- Problem statement: Please retype the line that contains "X99705000Y-70705000D03*" and all lines that follow it to the end of the entries below, exactly as they stand, with nothing added.

[Machine-readable electronics designs]
^^^^^^^^^^^^^^^^

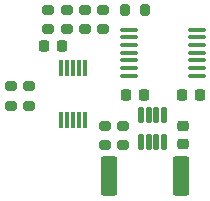
<source format=gtp>
G04 #@! TF.GenerationSoftware,KiCad,Pcbnew,7.0.1*
G04 #@! TF.CreationDate,2023-07-16T12:12:56+02:00*
G04 #@! TF.ProjectId,servo_level_shifter,73657276-6f5f-46c6-9576-656c5f736869,rev?*
G04 #@! TF.SameCoordinates,Original*
G04 #@! TF.FileFunction,Paste,Top*
G04 #@! TF.FilePolarity,Positive*
%FSLAX46Y46*%
G04 Gerber Fmt 4.6, Leading zero omitted, Abs format (unit mm)*
G04 Created by KiCad (PCBNEW 7.0.1) date 2023-07-16 12:12:56*
%MOMM*%
%LPD*%
G01*
G04 APERTURE LIST*
G04 Aperture macros list*
%AMRoundRect*
0 Rectangle with rounded corners*
0 $1 Rounding radius*
0 $2 $3 $4 $5 $6 $7 $8 $9 X,Y pos of 4 corners*
0 Add a 4 corners polygon primitive as box body*
4,1,4,$2,$3,$4,$5,$6,$7,$8,$9,$2,$3,0*
0 Add four circle primitives for the rounded corners*
1,1,$1+$1,$2,$3*
1,1,$1+$1,$4,$5*
1,1,$1+$1,$6,$7*
1,1,$1+$1,$8,$9*
0 Add four rect primitives between the rounded corners*
20,1,$1+$1,$2,$3,$4,$5,0*
20,1,$1+$1,$4,$5,$6,$7,0*
20,1,$1+$1,$6,$7,$8,$9,0*
20,1,$1+$1,$8,$9,$2,$3,0*%
G04 Aperture macros list end*
%ADD10RoundRect,0.200000X-0.275000X0.200000X-0.275000X-0.200000X0.275000X-0.200000X0.275000X0.200000X0*%
%ADD11RoundRect,0.225000X-0.225000X-0.250000X0.225000X-0.250000X0.225000X0.250000X-0.225000X0.250000X0*%
%ADD12RoundRect,0.200000X0.275000X-0.200000X0.275000X0.200000X-0.275000X0.200000X-0.275000X-0.200000X0*%
%ADD13RoundRect,0.200000X0.200000X0.275000X-0.200000X0.275000X-0.200000X-0.275000X0.200000X-0.275000X0*%
%ADD14RoundRect,0.225000X0.225000X0.250000X-0.225000X0.250000X-0.225000X-0.250000X0.225000X-0.250000X0*%
%ADD15RoundRect,0.225000X0.250000X-0.225000X0.250000X0.225000X-0.250000X0.225000X-0.250000X-0.225000X0*%
%ADD16R,0.300000X1.400000*%
%ADD17RoundRect,0.249999X-0.450001X-1.425001X0.450001X-1.425001X0.450001X1.425001X-0.450001X1.425001X0*%
%ADD18RoundRect,0.125000X0.125000X-0.537500X0.125000X0.537500X-0.125000X0.537500X-0.125000X-0.537500X0*%
%ADD19RoundRect,0.100000X0.637500X0.100000X-0.637500X0.100000X-0.637500X-0.100000X0.637500X-0.100000X0*%
G04 APERTURE END LIST*
D10*
X91405000Y-63055000D03*
X91405000Y-64705000D03*
D11*
X101155000Y-63830000D03*
X102705000Y-63830000D03*
D10*
X97705000Y-56580000D03*
X97705000Y-58230000D03*
X96155000Y-56580000D03*
X96155000Y-58230000D03*
D12*
X99255000Y-58230000D03*
X99255000Y-56580000D03*
D13*
X102755000Y-56630000D03*
X101105000Y-56630000D03*
D12*
X100905000Y-68055000D03*
X100905000Y-66405000D03*
D14*
X107430000Y-63805000D03*
X105880000Y-63805000D03*
D15*
X105980000Y-67955000D03*
X105980000Y-66405000D03*
D14*
X95755000Y-59705000D03*
X94205000Y-59705000D03*
D12*
X94555000Y-58230000D03*
X94555000Y-56580000D03*
X99355000Y-68055000D03*
X99355000Y-66405000D03*
D16*
X97705000Y-61505000D03*
X97205000Y-61505000D03*
X96705000Y-61505000D03*
X96205000Y-61505000D03*
X95705000Y-61505000D03*
X95705000Y-65905000D03*
X96205000Y-65905000D03*
X96705000Y-65905000D03*
X97205000Y-65905000D03*
X97705000Y-65905000D03*
D10*
X92955000Y-63055000D03*
X92955000Y-64705000D03*
D17*
X99705000Y-70705000D03*
X105805000Y-70705000D03*
D18*
X102430000Y-67792500D03*
X103080000Y-67792500D03*
X103730000Y-67792500D03*
X104380000Y-67792500D03*
X104380000Y-65517500D03*
X103730000Y-65517500D03*
X103080000Y-65517500D03*
X102430000Y-65517500D03*
D19*
X107167500Y-62180000D03*
X107167500Y-61530000D03*
X107167500Y-60880000D03*
X107167500Y-60230000D03*
X107167500Y-59580000D03*
X107167500Y-58930000D03*
X107167500Y-58280000D03*
X101442500Y-58280000D03*
X101442500Y-58930000D03*
X101442500Y-59580000D03*
X101442500Y-60230000D03*
X101442500Y-60880000D03*
X101442500Y-61530000D03*
X101442500Y-62180000D03*
M02*

</source>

^^^^^^^^^^^^^^^^

- Exercise result:
X99705000Y-70705000D03*
X105805000Y-70705000D03*
D18*
X102430000Y-67792500D03*
X103080000Y-67792500D03*
X103730000Y-67792500D03*
X104380000Y-67792500D03*
X104380000Y-65517500D03*
X103730000Y-65517500D03*
X103080000Y-65517500D03*
X102430000Y-65517500D03*
D19*
X107167500Y-62180000D03*
X107167500Y-61530000D03*
X107167500Y-60880000D03*
X107167500Y-60230000D03*
X107167500Y-59580000D03*
X107167500Y-58930000D03*
X107167500Y-58280000D03*
X101442500Y-58280000D03*
X101442500Y-58930000D03*
X101442500Y-59580000D03*
X101442500Y-60230000D03*
X101442500Y-60880000D03*
X101442500Y-61530000D03*
X101442500Y-62180000D03*
M02*

</source>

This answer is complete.